= TO DO =
Find the word "conforme" in the listing, and copy out each line where it turns up.

= DATA LISTING =
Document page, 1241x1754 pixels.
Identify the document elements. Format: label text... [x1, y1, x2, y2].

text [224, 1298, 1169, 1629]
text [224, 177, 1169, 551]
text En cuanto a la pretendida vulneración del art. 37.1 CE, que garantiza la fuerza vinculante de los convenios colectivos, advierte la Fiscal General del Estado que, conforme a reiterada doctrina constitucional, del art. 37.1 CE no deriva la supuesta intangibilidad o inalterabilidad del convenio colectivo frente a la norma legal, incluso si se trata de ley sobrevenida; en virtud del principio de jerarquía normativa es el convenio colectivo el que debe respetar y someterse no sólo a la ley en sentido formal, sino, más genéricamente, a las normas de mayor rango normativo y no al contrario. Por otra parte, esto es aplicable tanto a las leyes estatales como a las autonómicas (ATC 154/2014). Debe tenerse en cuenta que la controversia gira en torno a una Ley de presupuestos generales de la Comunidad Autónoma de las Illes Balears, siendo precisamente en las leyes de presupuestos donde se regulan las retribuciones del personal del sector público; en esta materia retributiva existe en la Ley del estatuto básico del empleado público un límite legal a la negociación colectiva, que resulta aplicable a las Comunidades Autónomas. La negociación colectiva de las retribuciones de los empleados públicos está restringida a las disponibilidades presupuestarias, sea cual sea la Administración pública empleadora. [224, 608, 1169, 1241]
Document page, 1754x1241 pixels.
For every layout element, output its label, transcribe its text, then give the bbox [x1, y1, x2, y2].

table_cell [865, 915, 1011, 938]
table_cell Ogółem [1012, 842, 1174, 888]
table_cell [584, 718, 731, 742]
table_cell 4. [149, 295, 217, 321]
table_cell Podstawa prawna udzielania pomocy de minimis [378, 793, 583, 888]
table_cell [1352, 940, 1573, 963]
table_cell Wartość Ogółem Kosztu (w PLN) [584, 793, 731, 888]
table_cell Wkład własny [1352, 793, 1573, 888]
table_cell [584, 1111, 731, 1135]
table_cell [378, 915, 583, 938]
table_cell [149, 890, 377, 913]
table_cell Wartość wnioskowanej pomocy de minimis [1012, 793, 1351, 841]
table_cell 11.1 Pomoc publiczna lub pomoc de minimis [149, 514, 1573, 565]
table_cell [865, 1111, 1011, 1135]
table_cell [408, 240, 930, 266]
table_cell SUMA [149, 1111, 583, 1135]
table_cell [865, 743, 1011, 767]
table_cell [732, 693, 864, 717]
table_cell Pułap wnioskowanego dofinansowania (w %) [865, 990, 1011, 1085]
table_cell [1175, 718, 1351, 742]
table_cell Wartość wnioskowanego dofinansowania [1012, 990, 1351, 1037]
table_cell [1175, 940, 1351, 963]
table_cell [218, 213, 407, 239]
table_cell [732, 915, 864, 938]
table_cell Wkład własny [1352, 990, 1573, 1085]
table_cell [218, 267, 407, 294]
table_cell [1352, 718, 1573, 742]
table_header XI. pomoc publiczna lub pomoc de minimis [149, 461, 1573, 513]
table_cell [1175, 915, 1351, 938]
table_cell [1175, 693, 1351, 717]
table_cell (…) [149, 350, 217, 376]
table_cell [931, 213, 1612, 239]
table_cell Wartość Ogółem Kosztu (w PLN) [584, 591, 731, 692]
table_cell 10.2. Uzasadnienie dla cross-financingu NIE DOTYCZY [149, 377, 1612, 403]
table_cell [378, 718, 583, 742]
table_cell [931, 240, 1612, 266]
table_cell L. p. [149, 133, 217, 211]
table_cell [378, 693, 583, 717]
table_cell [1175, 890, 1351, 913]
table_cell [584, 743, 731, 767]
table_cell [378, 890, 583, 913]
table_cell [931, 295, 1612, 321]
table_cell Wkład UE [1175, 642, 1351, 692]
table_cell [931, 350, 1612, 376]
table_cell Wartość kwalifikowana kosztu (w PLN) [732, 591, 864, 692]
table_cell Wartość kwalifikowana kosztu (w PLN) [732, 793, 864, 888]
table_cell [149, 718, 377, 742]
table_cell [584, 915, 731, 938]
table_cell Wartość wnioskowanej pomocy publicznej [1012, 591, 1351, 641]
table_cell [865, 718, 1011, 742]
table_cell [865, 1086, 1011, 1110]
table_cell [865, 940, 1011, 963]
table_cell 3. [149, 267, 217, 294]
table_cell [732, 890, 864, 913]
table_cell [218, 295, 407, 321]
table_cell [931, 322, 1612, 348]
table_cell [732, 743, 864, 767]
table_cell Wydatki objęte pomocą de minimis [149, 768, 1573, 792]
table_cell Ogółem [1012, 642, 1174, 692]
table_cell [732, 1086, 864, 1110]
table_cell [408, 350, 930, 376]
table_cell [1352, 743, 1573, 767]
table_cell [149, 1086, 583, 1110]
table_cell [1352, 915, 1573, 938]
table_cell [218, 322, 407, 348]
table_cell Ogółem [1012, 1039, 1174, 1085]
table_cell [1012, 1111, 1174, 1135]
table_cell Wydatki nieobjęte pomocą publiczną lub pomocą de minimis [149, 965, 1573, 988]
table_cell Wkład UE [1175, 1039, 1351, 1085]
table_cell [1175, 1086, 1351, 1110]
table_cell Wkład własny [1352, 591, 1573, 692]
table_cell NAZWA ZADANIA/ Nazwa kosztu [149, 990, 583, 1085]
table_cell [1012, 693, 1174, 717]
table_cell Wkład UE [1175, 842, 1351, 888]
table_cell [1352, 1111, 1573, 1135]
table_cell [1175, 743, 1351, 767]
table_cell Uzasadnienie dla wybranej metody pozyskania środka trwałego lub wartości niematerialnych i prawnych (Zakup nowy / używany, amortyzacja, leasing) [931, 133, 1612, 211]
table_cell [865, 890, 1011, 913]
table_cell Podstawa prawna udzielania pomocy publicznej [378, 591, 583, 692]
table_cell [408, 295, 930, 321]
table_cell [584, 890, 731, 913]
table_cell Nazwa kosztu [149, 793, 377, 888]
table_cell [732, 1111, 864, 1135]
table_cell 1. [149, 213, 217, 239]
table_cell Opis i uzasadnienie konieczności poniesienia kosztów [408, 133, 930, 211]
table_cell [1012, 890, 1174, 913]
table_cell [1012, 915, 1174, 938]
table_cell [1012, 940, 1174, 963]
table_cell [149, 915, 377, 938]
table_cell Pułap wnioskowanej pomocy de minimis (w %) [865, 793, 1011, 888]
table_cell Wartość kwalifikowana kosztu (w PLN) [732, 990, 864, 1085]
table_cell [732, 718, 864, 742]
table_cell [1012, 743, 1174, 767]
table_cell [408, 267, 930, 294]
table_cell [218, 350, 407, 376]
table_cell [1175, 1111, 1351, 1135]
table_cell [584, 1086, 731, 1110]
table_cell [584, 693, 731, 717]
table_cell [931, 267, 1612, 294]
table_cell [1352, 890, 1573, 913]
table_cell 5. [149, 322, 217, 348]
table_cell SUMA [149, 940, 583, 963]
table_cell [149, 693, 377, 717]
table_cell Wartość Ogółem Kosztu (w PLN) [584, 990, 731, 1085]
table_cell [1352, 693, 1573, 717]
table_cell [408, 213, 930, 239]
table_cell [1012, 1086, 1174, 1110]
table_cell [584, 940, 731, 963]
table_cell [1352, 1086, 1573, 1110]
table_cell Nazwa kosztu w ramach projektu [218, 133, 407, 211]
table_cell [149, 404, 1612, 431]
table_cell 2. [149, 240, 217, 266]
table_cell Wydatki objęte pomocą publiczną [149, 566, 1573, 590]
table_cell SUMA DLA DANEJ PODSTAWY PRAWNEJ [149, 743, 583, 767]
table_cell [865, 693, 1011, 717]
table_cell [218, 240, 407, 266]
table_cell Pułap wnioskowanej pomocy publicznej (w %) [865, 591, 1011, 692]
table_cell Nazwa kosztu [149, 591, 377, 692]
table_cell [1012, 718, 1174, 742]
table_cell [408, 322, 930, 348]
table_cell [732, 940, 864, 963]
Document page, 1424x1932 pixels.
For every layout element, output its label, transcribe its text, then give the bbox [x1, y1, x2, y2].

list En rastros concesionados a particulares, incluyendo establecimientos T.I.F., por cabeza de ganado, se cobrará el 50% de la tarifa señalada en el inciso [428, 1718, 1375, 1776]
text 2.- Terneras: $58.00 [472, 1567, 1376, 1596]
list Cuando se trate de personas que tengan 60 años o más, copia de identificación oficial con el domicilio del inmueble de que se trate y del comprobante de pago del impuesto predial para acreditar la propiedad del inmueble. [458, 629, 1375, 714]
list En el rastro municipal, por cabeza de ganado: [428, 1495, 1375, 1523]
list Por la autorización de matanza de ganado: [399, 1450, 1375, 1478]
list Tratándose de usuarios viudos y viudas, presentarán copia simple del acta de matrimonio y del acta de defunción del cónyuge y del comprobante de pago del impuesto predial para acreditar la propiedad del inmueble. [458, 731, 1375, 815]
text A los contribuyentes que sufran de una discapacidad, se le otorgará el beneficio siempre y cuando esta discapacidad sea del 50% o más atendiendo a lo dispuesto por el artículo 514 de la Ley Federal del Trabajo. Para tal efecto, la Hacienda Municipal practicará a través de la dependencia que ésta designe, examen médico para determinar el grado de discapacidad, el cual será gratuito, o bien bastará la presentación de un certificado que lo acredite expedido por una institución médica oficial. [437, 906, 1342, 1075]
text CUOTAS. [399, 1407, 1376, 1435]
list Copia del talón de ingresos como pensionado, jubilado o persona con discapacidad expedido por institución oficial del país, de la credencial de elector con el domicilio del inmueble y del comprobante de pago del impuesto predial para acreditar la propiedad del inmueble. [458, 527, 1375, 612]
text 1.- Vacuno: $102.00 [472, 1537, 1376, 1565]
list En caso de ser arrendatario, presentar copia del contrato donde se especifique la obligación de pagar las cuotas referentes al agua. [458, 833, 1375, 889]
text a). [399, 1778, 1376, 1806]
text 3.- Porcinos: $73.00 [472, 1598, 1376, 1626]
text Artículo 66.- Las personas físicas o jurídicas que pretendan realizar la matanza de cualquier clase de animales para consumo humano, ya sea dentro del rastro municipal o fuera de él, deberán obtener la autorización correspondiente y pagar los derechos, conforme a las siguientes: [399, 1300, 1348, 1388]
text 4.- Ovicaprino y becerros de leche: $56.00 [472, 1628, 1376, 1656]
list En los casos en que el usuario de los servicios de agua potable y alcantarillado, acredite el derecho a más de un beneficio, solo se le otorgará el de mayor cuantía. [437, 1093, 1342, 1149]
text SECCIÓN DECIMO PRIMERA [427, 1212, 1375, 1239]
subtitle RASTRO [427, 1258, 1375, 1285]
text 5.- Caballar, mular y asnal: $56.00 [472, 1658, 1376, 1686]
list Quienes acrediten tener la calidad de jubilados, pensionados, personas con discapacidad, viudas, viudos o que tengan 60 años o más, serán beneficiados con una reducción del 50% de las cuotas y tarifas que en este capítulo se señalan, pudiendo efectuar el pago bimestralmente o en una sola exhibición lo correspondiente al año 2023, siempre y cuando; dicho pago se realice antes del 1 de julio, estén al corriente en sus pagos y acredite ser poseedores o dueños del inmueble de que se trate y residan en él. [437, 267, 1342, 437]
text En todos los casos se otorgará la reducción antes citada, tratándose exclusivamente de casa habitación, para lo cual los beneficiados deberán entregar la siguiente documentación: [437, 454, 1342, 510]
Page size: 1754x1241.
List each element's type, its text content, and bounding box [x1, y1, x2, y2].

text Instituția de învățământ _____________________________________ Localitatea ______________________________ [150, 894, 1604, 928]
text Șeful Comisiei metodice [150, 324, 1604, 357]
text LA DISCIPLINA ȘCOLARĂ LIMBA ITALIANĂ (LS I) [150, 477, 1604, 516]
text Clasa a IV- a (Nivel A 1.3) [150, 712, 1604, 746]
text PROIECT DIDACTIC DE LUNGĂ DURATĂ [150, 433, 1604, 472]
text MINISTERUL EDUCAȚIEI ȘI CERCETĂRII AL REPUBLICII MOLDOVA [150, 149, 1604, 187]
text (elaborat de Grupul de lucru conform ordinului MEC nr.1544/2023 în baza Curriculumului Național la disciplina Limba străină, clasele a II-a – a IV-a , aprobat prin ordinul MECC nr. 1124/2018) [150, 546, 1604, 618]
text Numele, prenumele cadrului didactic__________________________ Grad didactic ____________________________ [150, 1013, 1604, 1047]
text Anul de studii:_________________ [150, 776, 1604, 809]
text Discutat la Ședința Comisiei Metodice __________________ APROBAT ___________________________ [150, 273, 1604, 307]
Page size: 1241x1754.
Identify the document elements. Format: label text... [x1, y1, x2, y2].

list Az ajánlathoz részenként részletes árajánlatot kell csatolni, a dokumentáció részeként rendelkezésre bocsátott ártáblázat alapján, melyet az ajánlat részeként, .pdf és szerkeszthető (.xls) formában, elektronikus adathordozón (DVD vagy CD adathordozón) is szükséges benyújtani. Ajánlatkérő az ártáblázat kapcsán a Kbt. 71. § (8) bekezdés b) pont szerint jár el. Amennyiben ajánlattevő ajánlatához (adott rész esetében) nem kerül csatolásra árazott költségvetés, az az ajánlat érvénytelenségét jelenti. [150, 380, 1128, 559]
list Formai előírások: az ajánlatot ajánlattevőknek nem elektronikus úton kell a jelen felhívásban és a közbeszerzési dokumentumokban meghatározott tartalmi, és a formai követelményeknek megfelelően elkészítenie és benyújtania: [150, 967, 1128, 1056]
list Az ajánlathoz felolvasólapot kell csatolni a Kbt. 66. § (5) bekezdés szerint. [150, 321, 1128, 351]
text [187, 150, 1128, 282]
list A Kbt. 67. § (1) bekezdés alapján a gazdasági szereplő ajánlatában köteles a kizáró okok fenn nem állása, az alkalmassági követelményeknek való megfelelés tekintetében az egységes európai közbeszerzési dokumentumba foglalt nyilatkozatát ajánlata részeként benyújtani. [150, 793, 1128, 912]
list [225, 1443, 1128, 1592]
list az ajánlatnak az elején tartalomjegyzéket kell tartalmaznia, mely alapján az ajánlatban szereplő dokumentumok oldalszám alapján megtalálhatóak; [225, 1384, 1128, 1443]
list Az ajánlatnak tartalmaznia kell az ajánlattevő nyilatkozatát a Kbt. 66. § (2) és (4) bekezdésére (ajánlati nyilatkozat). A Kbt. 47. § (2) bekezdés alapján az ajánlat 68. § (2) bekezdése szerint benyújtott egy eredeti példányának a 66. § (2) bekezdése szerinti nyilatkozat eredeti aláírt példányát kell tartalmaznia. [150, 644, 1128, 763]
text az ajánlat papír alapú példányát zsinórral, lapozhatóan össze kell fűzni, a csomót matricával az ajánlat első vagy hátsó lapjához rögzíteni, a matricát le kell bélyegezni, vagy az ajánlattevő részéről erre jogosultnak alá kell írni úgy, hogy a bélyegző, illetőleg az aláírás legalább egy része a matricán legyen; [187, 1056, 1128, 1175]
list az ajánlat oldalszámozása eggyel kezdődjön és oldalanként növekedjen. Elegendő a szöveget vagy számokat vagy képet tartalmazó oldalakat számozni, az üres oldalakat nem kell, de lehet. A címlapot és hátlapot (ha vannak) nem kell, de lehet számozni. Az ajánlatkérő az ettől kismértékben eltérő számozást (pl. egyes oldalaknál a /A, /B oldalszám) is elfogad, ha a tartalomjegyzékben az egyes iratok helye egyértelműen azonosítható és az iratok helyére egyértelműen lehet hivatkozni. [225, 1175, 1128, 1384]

= ANSWER BELOW =
text En cuanto a la pretendida vulneración del art. 37.1 CE, que garantiza la fuerza vinculante de los convenios colectivos, advierte la Fiscal General del Estado que, conforme a reiterada doctrina constitucional, del art. 37.1 CE no deriva la supuesta intangibilidad o inalterabilidad del convenio colectivo frente a la norma legal, incluso si se trata de ley sobrevenida; en virtud del principio de jerarquía normativa es el convenio colectivo el que debe respetar y someterse no sólo a la ley en sentido formal, sino, más genéricamente, a las normas de mayor rango normativo y no al contrario. Por otra parte, esto es aplicable tanto a las leyes estatales como a las autonómicas (ATC 154/2014). Debe tenerse en cuenta que la controversia gira en torno a una Ley de presupuestos generales de la Comunidad Autónoma de las Illes Balears, siendo precisamente en las leyes de presupuestos donde se regulan las retribuciones del personal del sector público; en esta materia retributiva existe en la Ley del estatuto básico del empleado público un límite legal a la negociación colectiva, que resulta aplicable a las Comunidades Autónomas. La negociación colectiva de las retribuciones de los empleados públicos está restringida a las disponibilidades presupuestarias, sea cual sea la Administración pública empleadora. [224, 608, 1169, 1241]
text Artículo 66.- Las personas físicas o jurídicas que pretendan realizar la matanza de cualquier clase de animales para consumo humano, ya sea dentro del rastro municipal o fuera de él, deberán obtener la autorización correspondiente y pagar los derechos, conforme a las siguientes: [399, 1300, 1348, 1388]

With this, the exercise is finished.